### PROBLEM TO SOLVE
In the records that follow, find the line containing "63: (758, 143, 0.70)" and the line containing "19: (710, 199, 0.69)", then transcribe both and every line between them exactly, omitting pictures.

### SUPPLIED RECORDS
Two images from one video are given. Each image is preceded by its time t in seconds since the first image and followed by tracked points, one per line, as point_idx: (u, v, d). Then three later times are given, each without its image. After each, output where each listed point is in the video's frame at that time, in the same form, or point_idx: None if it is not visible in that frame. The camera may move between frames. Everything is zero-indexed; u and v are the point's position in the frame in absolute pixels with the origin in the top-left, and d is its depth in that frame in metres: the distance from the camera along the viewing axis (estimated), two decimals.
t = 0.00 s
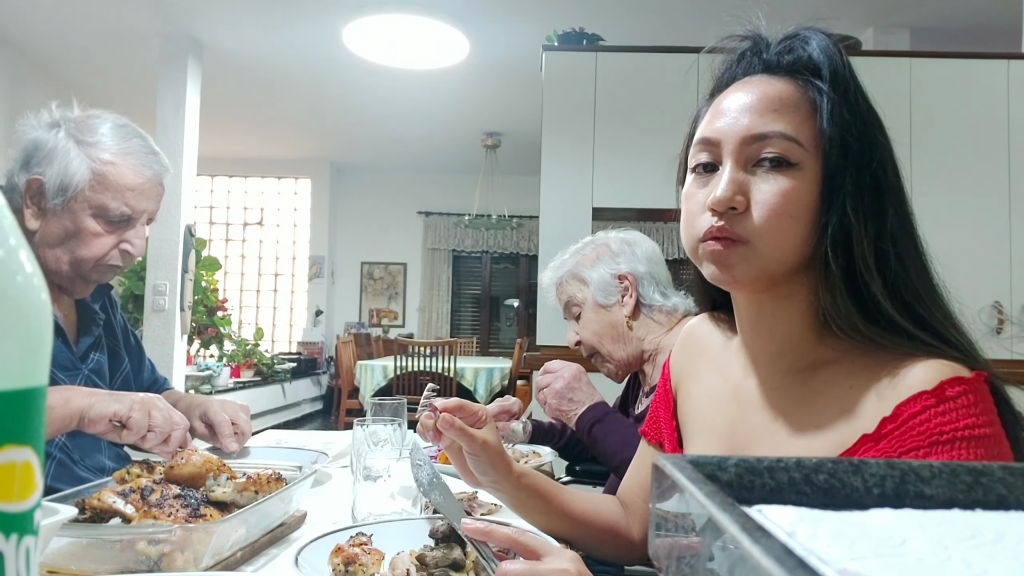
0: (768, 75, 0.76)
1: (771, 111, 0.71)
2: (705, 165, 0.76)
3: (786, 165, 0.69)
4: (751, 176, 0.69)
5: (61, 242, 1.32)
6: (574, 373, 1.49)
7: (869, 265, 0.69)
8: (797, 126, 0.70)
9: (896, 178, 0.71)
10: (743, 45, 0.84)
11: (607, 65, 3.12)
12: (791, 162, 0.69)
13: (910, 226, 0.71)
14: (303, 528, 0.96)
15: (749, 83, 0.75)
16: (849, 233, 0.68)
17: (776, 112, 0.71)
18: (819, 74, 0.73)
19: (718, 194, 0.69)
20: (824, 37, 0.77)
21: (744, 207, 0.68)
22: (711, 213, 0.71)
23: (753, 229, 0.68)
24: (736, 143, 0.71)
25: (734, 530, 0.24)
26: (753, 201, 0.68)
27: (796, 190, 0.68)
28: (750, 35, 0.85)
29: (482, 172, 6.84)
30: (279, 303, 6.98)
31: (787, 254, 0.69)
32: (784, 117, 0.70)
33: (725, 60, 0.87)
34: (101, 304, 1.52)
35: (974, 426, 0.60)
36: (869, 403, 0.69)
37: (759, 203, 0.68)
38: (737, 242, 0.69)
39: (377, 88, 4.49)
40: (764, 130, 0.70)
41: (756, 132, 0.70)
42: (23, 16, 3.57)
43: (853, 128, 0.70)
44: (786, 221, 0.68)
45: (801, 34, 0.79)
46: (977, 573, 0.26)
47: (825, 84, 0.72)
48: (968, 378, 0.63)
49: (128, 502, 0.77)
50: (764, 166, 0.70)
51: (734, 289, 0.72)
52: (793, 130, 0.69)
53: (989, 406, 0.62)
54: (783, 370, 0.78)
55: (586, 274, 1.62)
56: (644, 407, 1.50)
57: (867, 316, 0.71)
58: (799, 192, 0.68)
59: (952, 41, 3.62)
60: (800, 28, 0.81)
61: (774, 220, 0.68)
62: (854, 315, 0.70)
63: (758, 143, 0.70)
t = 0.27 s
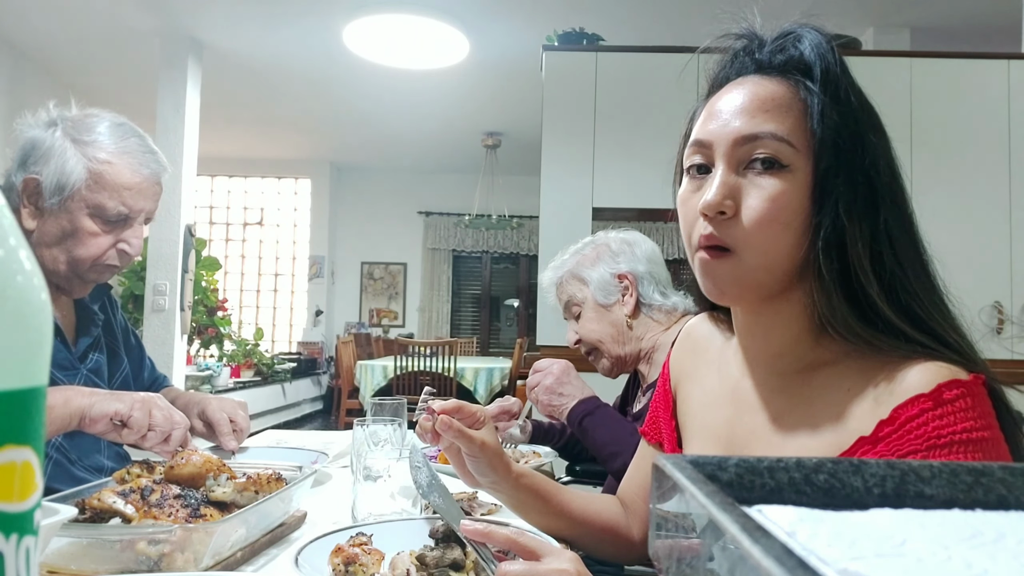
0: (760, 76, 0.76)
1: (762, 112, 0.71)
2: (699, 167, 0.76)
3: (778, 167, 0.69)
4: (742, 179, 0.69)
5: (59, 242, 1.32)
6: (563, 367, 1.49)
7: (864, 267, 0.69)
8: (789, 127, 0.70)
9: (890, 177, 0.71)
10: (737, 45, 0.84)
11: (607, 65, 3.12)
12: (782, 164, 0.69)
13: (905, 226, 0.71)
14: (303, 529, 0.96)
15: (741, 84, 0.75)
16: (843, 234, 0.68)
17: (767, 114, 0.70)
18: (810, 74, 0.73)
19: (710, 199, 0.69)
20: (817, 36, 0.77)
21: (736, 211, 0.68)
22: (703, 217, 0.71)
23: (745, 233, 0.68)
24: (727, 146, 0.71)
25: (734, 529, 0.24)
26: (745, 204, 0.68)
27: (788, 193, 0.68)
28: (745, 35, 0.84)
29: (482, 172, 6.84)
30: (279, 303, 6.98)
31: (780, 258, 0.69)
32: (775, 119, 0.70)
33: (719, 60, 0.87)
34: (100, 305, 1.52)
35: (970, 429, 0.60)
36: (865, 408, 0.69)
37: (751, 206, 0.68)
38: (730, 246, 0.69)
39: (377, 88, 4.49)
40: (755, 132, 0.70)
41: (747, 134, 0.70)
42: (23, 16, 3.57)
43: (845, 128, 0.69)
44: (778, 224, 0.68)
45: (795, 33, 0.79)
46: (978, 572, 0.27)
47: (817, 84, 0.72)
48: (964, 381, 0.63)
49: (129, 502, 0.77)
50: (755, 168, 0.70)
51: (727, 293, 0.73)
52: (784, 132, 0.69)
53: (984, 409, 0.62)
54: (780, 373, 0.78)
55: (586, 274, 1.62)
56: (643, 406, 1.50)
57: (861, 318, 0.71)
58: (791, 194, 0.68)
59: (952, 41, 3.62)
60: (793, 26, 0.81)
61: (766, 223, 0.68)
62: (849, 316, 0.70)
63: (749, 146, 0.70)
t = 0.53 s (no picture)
0: (753, 79, 0.76)
1: (755, 114, 0.71)
2: (695, 171, 0.77)
3: (771, 170, 0.69)
4: (736, 182, 0.70)
5: (57, 240, 1.32)
6: (553, 362, 1.50)
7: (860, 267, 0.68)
8: (781, 130, 0.70)
9: (886, 177, 0.71)
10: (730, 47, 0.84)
11: (607, 65, 3.12)
12: (776, 167, 0.69)
13: (900, 226, 0.71)
14: (303, 529, 0.96)
15: (734, 87, 0.75)
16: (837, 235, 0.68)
17: (760, 116, 0.71)
18: (801, 76, 0.73)
19: (704, 202, 0.69)
20: (808, 38, 0.77)
21: (730, 213, 0.69)
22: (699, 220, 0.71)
23: (739, 235, 0.69)
24: (720, 149, 0.72)
25: (734, 530, 0.24)
26: (738, 208, 0.69)
27: (782, 196, 0.68)
28: (739, 37, 0.84)
29: (482, 172, 6.84)
30: (279, 303, 6.98)
31: (775, 259, 0.69)
32: (767, 122, 0.70)
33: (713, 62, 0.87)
34: (99, 304, 1.52)
35: (965, 428, 0.60)
36: (860, 409, 0.69)
37: (745, 209, 0.68)
38: (724, 248, 0.70)
39: (377, 87, 4.49)
40: (748, 135, 0.70)
41: (740, 137, 0.71)
42: (23, 16, 3.57)
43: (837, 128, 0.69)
44: (770, 226, 0.68)
45: (787, 35, 0.79)
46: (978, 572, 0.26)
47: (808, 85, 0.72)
48: (959, 380, 0.63)
49: (129, 502, 0.77)
50: (749, 171, 0.70)
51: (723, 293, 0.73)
52: (776, 135, 0.69)
53: (982, 409, 0.62)
54: (777, 374, 0.78)
55: (585, 274, 1.62)
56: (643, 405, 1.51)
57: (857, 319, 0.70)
58: (784, 197, 0.68)
59: (951, 41, 3.62)
60: (786, 29, 0.81)
61: (758, 226, 0.68)
62: (844, 318, 0.70)
63: (743, 148, 0.70)
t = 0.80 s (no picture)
0: (739, 80, 0.76)
1: (740, 117, 0.71)
2: (688, 176, 0.77)
3: (758, 171, 0.69)
4: (724, 185, 0.70)
5: (55, 239, 1.32)
6: (546, 359, 1.51)
7: (855, 262, 0.68)
8: (767, 130, 0.70)
9: (879, 168, 0.70)
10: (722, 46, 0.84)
11: (607, 65, 3.12)
12: (762, 168, 0.69)
13: (895, 218, 0.70)
14: (303, 529, 0.96)
15: (723, 89, 0.76)
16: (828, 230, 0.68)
17: (746, 118, 0.71)
18: (785, 74, 0.73)
19: (692, 206, 0.70)
20: (795, 35, 0.76)
21: (718, 216, 0.69)
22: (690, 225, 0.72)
23: (728, 238, 0.69)
24: (708, 153, 0.72)
25: (734, 530, 0.24)
26: (726, 210, 0.69)
27: (770, 196, 0.69)
28: (730, 37, 0.85)
29: (482, 172, 6.84)
30: (279, 303, 6.98)
31: (767, 257, 0.70)
32: (753, 123, 0.71)
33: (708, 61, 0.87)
34: (97, 304, 1.52)
35: (969, 422, 0.60)
36: (859, 403, 0.69)
37: (732, 212, 0.69)
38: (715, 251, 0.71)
39: (377, 87, 4.49)
40: (733, 138, 0.71)
41: (725, 141, 0.71)
42: (23, 16, 3.57)
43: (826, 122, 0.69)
44: (759, 227, 0.69)
45: (775, 33, 0.79)
46: (979, 571, 0.26)
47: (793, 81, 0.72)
48: (965, 374, 0.63)
49: (129, 502, 0.77)
50: (737, 174, 0.71)
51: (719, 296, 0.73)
52: (762, 136, 0.70)
53: (986, 402, 0.62)
54: (780, 369, 0.78)
55: (584, 274, 1.62)
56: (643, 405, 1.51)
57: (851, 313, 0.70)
58: (772, 196, 0.68)
59: (951, 41, 3.62)
60: (775, 26, 0.80)
61: (747, 227, 0.68)
62: (840, 312, 0.70)
63: (728, 152, 0.71)
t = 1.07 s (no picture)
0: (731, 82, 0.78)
1: (727, 122, 0.74)
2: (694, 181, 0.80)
3: (748, 171, 0.71)
4: (718, 188, 0.73)
5: (57, 240, 1.32)
6: (539, 360, 1.50)
7: (853, 252, 0.67)
8: (755, 131, 0.72)
9: (879, 152, 0.68)
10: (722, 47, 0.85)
11: (607, 65, 3.12)
12: (750, 168, 0.71)
13: (896, 203, 0.68)
14: (303, 529, 0.96)
15: (719, 94, 0.78)
16: (821, 222, 0.67)
17: (732, 122, 0.73)
18: (772, 71, 0.74)
19: (692, 210, 0.75)
20: (785, 29, 0.76)
21: (713, 219, 0.73)
22: (693, 228, 0.76)
23: (723, 239, 0.72)
24: (703, 159, 0.76)
25: (734, 529, 0.24)
26: (720, 212, 0.72)
27: (760, 194, 0.70)
28: (730, 38, 0.86)
29: (482, 172, 6.84)
30: (279, 303, 6.99)
31: (763, 254, 0.71)
32: (740, 126, 0.73)
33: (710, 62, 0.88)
34: (97, 305, 1.52)
35: (982, 416, 0.58)
36: (861, 392, 0.68)
37: (724, 213, 0.72)
38: (714, 252, 0.73)
39: (377, 88, 4.49)
40: (722, 142, 0.73)
41: (715, 146, 0.74)
42: (23, 16, 3.57)
43: (815, 113, 0.68)
44: (751, 225, 0.70)
45: (768, 29, 0.79)
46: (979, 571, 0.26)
47: (779, 78, 0.72)
48: (978, 366, 0.61)
49: (129, 502, 0.77)
50: (729, 176, 0.73)
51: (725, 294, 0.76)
52: (749, 137, 0.72)
53: (1000, 397, 0.60)
54: (793, 363, 0.77)
55: (583, 274, 1.61)
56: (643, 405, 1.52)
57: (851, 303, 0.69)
58: (763, 194, 0.70)
59: (952, 41, 3.62)
60: (771, 22, 0.81)
61: (738, 227, 0.71)
62: (841, 304, 0.70)
63: (718, 156, 0.74)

### OUTPUT
63: (758, 143, 0.70)
t = 0.27 s
0: (760, 76, 0.76)
1: (762, 112, 0.71)
2: (699, 167, 0.76)
3: (778, 167, 0.69)
4: (742, 179, 0.69)
5: (59, 242, 1.32)
6: (563, 367, 1.49)
7: (864, 267, 0.69)
8: (789, 127, 0.70)
9: (890, 177, 0.71)
10: (737, 45, 0.84)
11: (607, 65, 3.12)
12: (782, 164, 0.69)
13: (905, 226, 0.71)
14: (303, 529, 0.96)
15: (741, 84, 0.75)
16: (843, 234, 0.68)
17: (767, 114, 0.70)
18: (810, 74, 0.73)
19: (710, 199, 0.69)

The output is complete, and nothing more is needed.